(Bloomberg Opinion) -- Federal Reserve Chair Jerome Powell put his mark on the central bank on Wednesday with a news conference that stood out for its openness and plain-spokenness.
In the past, Fed chiefs have typically met with reporters once a quarter, answering questions while seated behind a large wooden lectern, much like a judge presiding over a courtroom. Powell broke with tradition by standing behind a lectern and speaking in conversational language. In addition, he indicated that he would answer the press's questions after each of the Fed's eight policy meetings, rather than just four.
The Open Market Committee concluded its policy meeting for June by raising the federal funds rate to 2 percent, as had been widely anticipated. At the news conference that followed, Powell gave a smart, jargon-free presentation of the issues of concern to him and other policy makers. He said the Fed would be raising interest rates a little faster than expected, but added that no one should interpret the tweak as a sign the central bank's strategy had changed.
He then explained the bank’s approach to its task of managing inflation. "Raising rates too slowly might raise the risk that monetary policy would need to tighten abruptly down the road in response to an unexpectedly sharp increase in inflation," he said.

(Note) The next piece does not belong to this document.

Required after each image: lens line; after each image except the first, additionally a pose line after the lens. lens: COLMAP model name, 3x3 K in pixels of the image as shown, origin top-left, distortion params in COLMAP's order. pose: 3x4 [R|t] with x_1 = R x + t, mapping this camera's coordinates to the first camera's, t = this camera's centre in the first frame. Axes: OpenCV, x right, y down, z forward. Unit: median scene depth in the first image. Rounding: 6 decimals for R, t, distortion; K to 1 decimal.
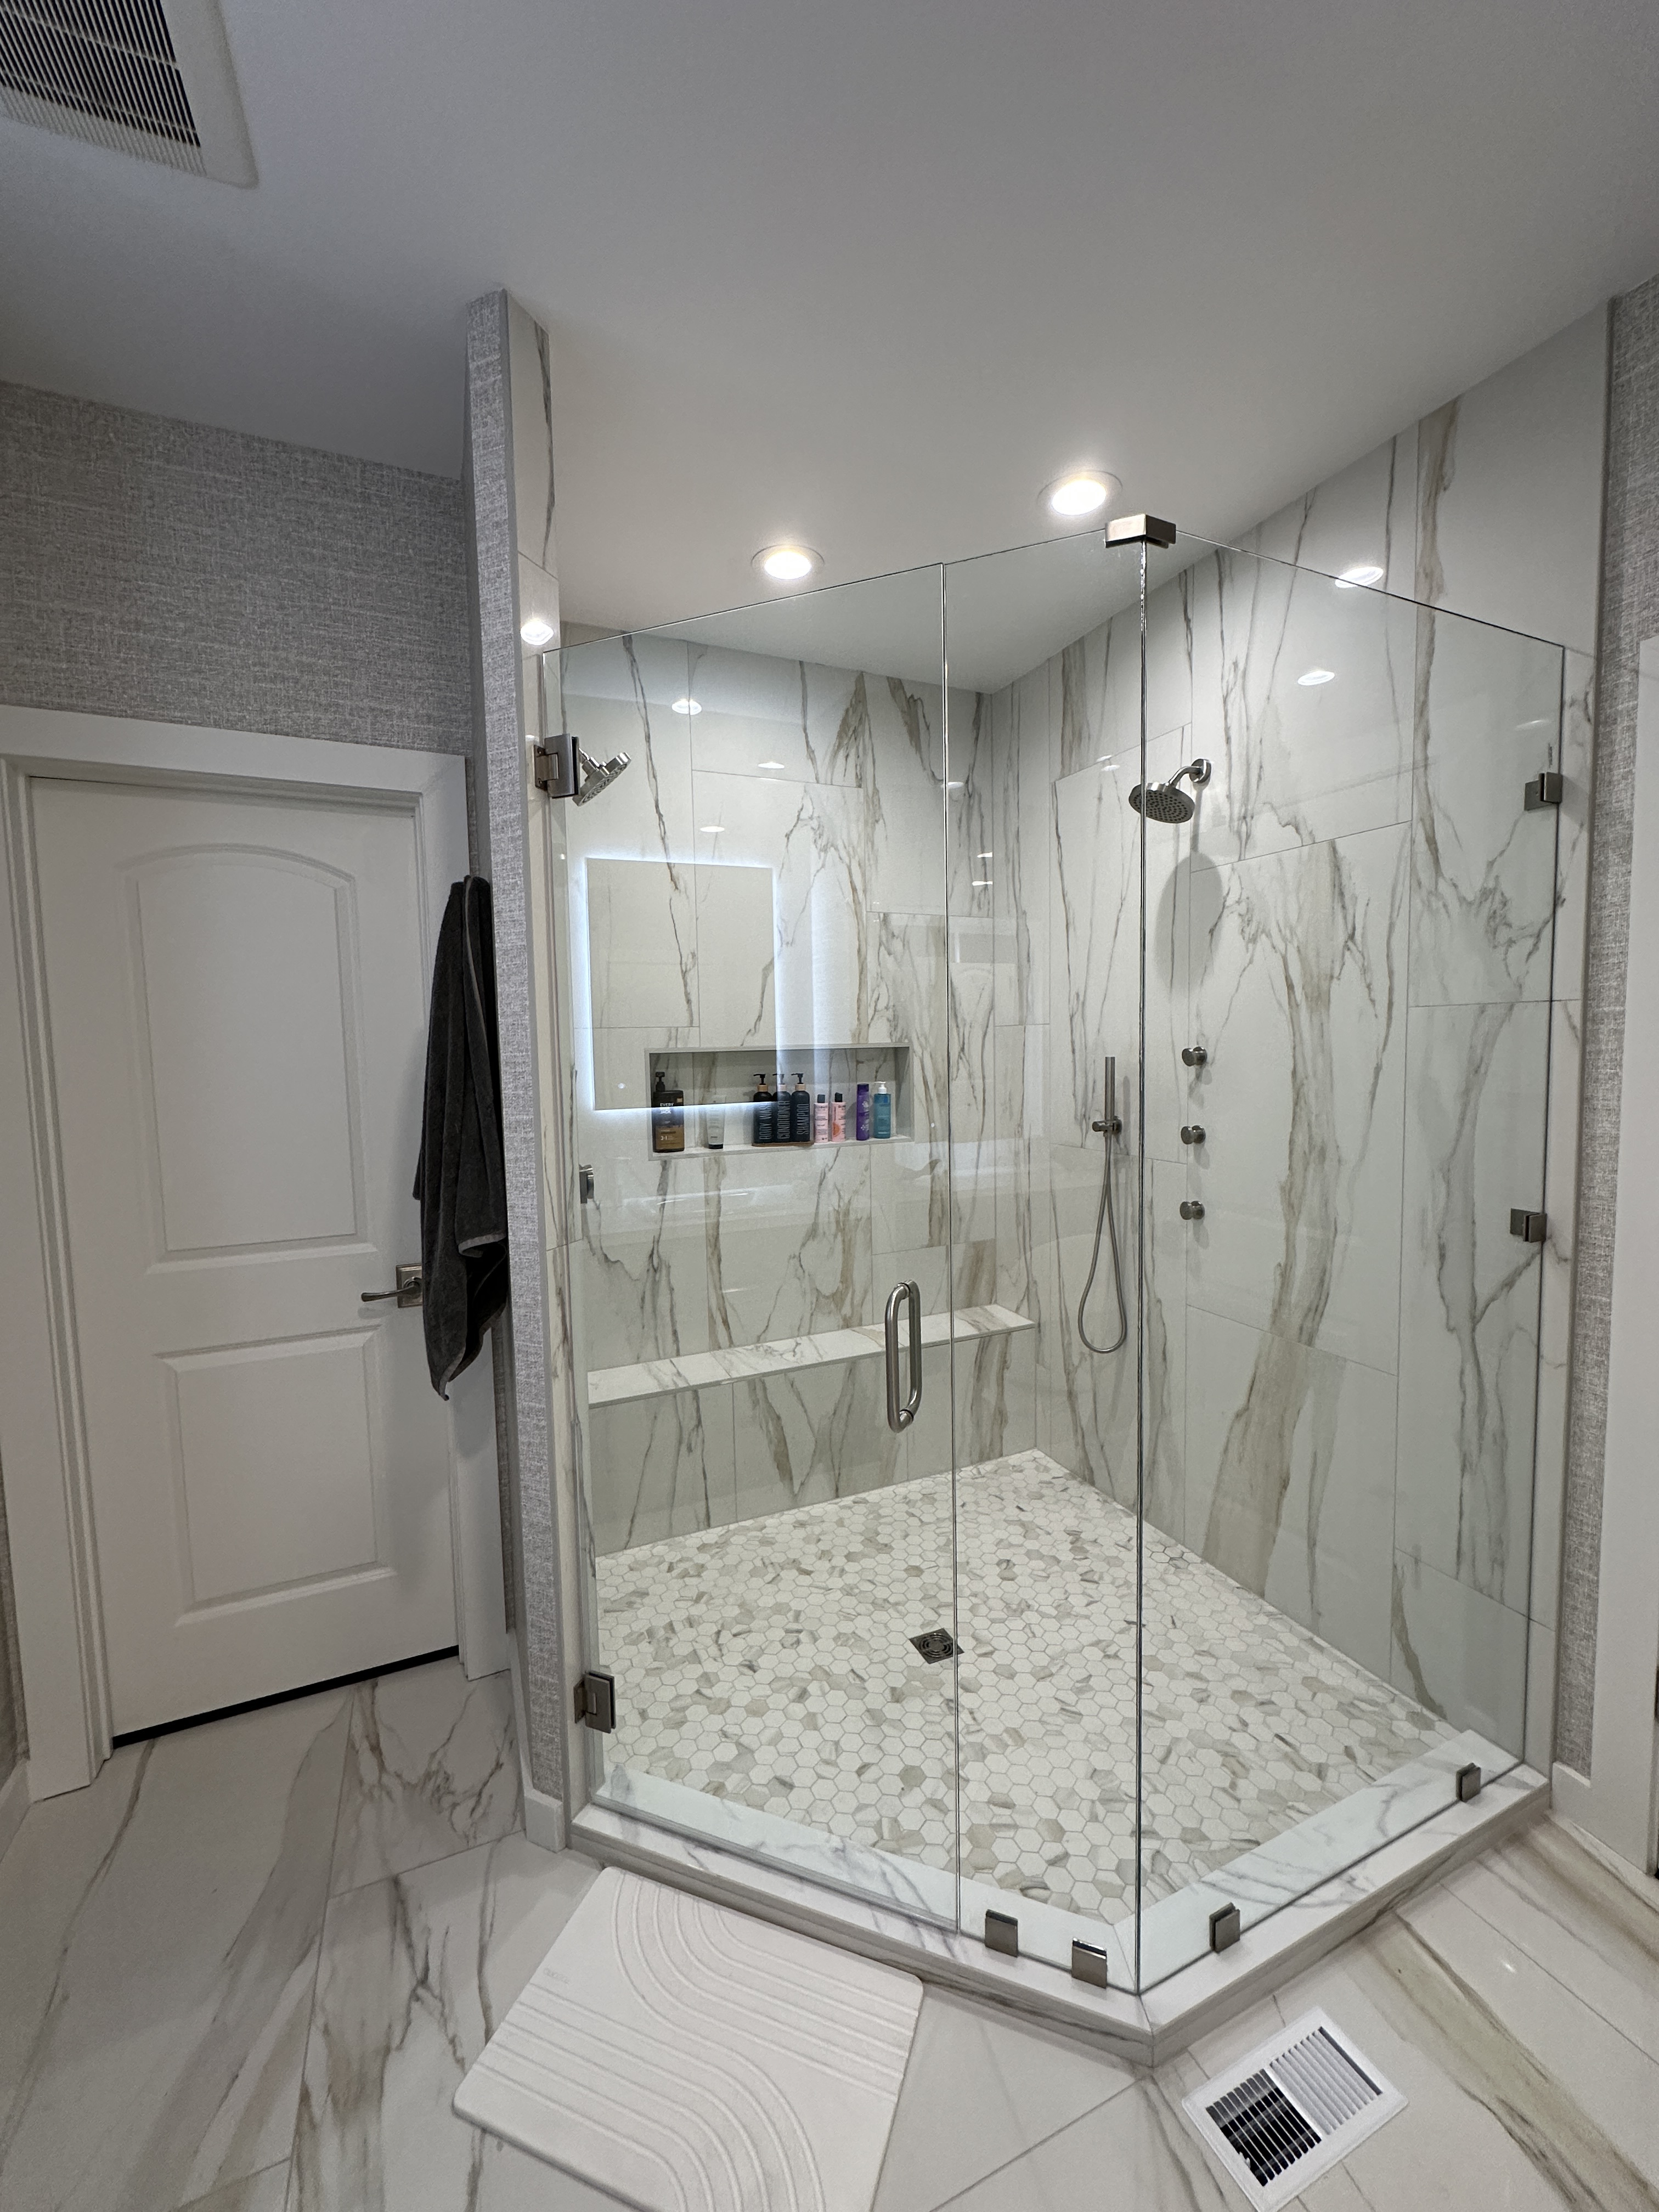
lens RADIAL K [[879.5, 0, 830.8], [0, 879.5, 1102.2], [0, 0, 1]] dist [-0.004057, 0.000715]
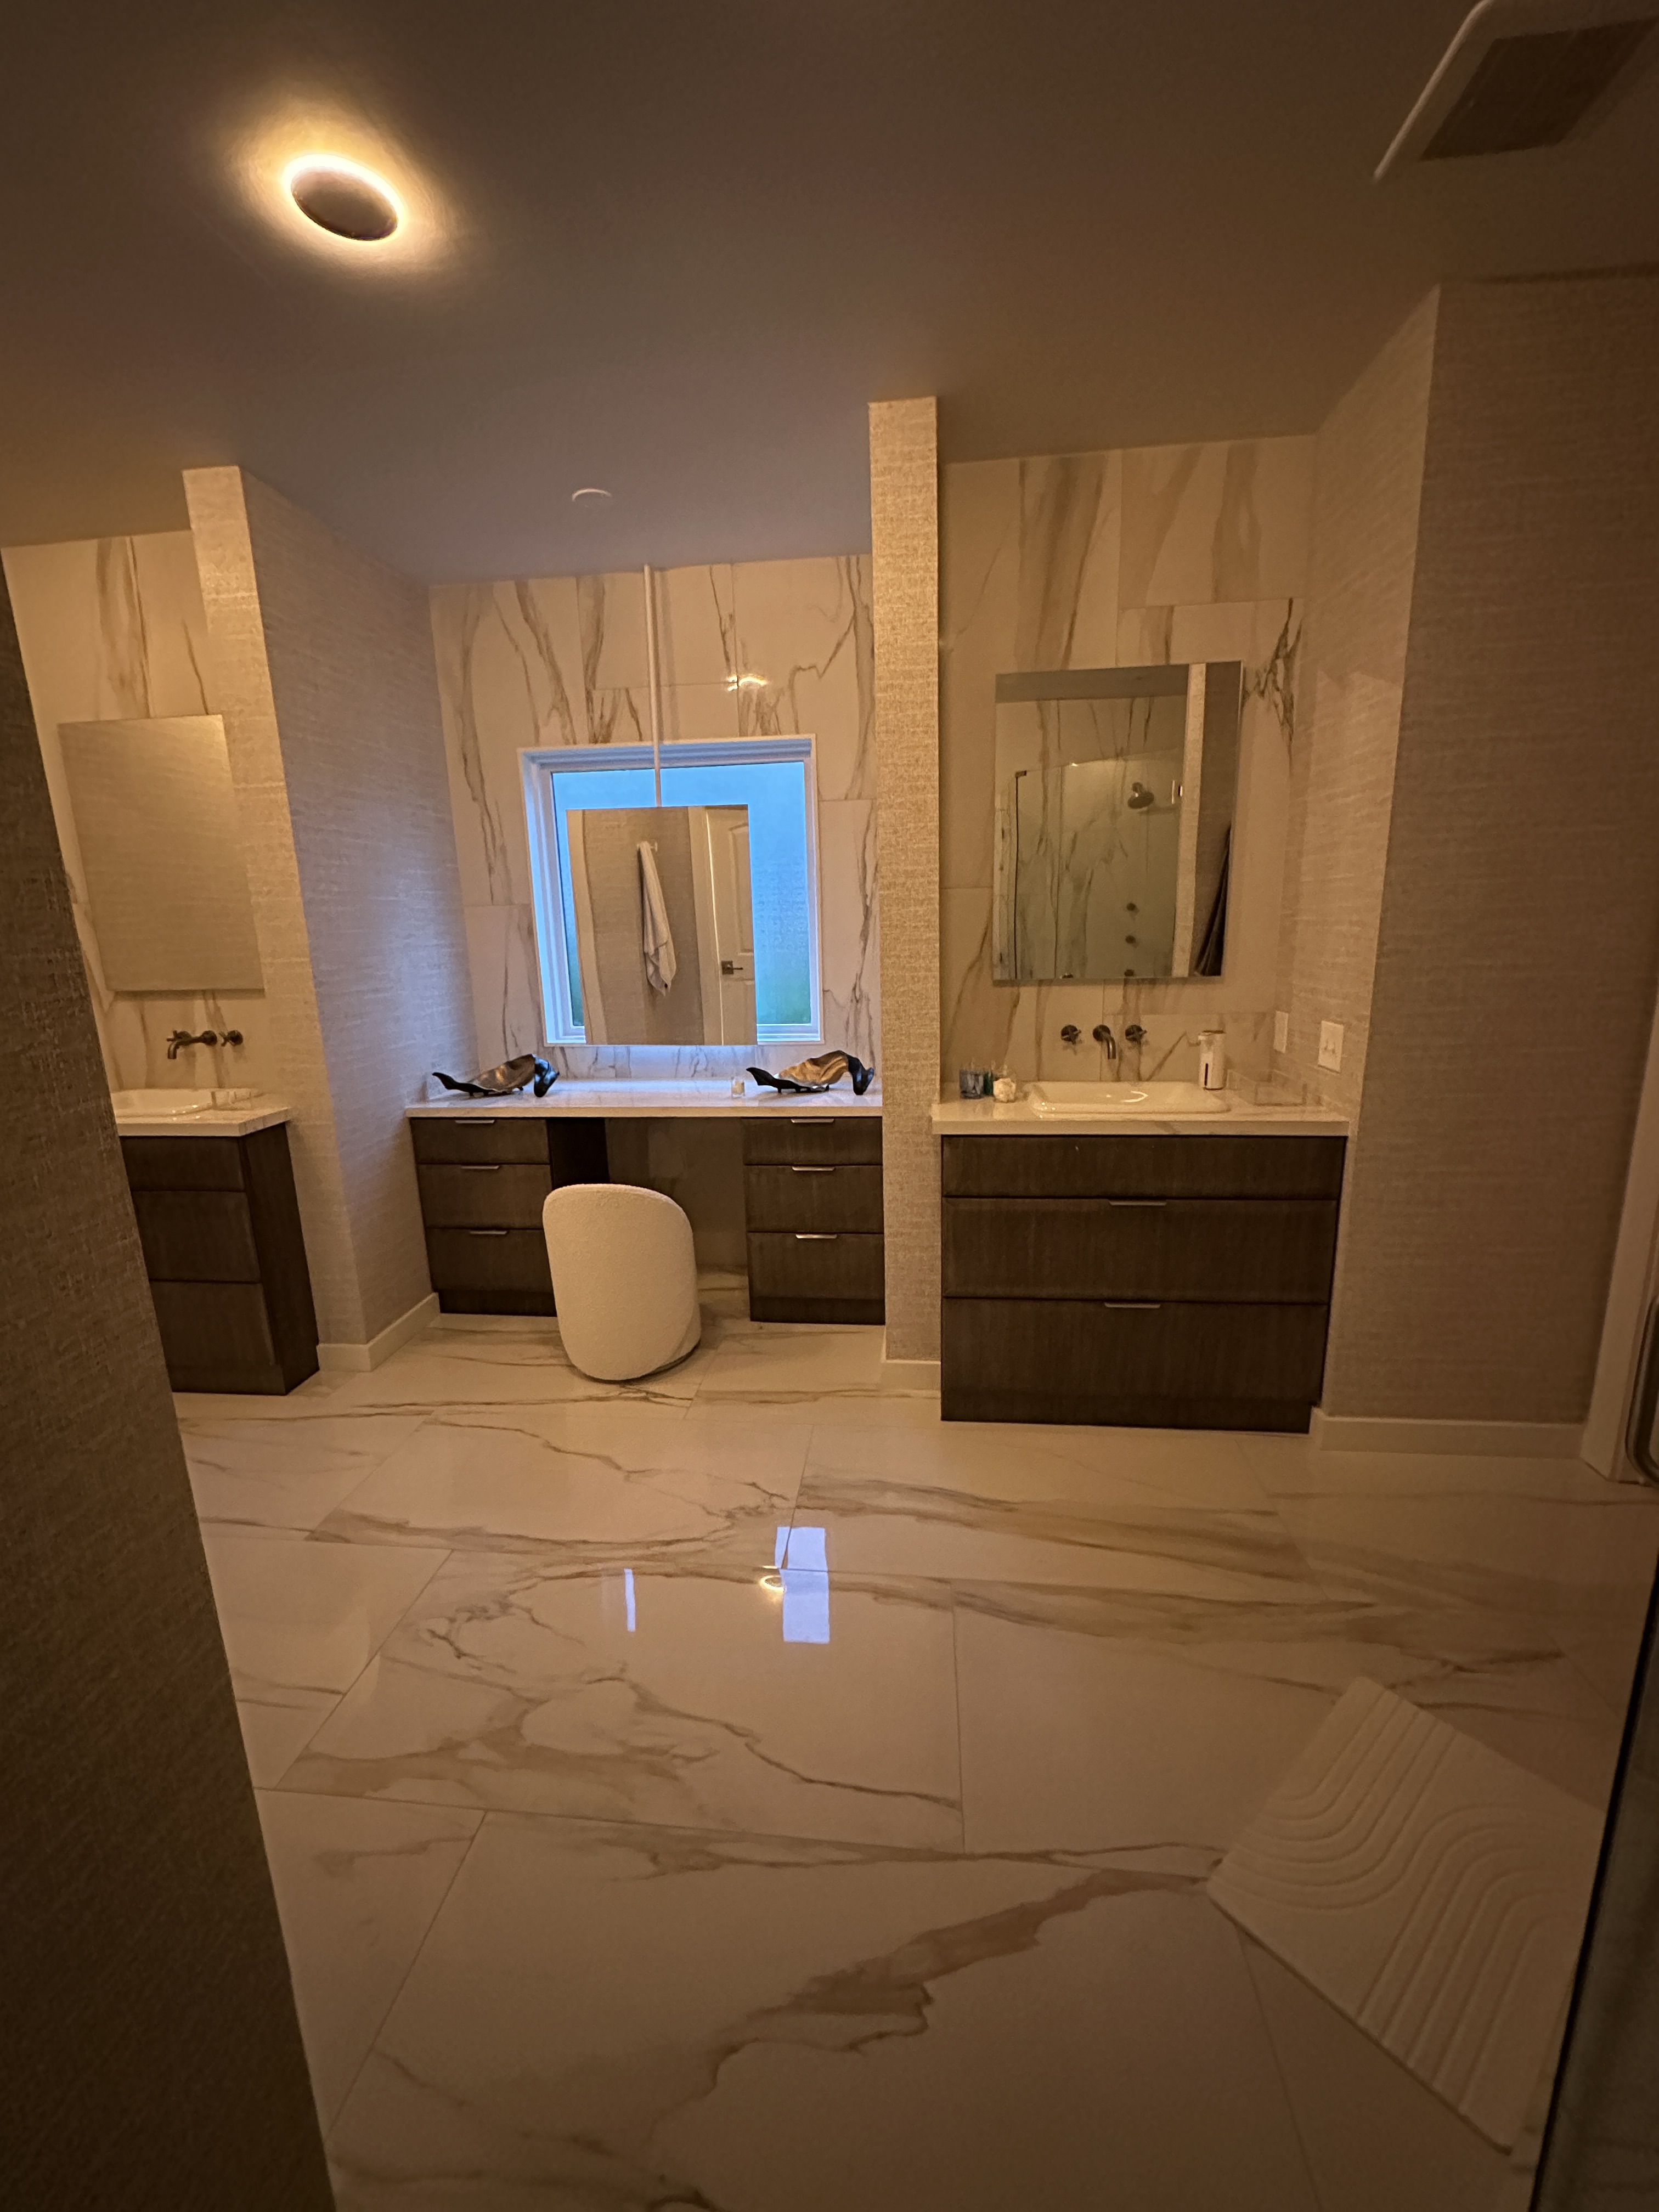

In that case, the Fed would be forced to raise rates suddenly. "Conversely, if we raise interest rates too rapidly," he added, "the economy could weaken and inflation could continue to run persistently below our objective."
Most importantly, Powell indicated that he wanted to conduct a public conversation about monetary policy. Until now, Fed chiefs have been less available or transparent. Former Chairman Alan Greenspan was dubbed “the Maestro” for his legendary ability to steer the economy with little input from others.
At meetings, Greenspan spoke first and other policy makers were under heavy pressure to agree with him. He barely communicated with the public at all. “If I seem unduly clear to you, you must have misunderstood what I said,” he told reporters in 1987.
His successor, Ben Bernanke, attempted to turn the Fed’s board meetings into consensus-building exercises and sought to relay the evolving discussions to the public. He also initiated the quarterly news conferences.
Janet Yellen, who followed Bernanke, took approachability a step further, with question-and-answer sessions that often resembled the graduate seminars she once led as a professor of economics at the University of California at Berkeley.
Powell seems to be taking a distinctly different approach. His speeches are peppered with terms that are more commonly used by monetary policy bloggers and columnists than central bankers. Recently, these commentators have debated whether low labor force participation meant that the unemployment rate was sending false signals about the tightness of the labor market. That topic featured prominently in Powell’s discussion of the current conditions. And the minutes from a meeting in 2012, when he was a board member, showed that he had referred to commentary in FT Alphaville, a popular blog.
All of this suggests that Powell, the first non-economist to lead the Fed in almost 40 years, is relying on both the popular press and academic literature to get a beat on the economy and to determine how best to steer the ship.
This approach is at once humble and insightful. Academics who have spent their careers delving into the finer points of monetary policy understand nuances that laypeople often miss. But journalists can make valuable contributions, too: In 2007, the press raised the alarm about the potential for a huge financial crisis, long before the professors and Fed staff had picked up on the threat.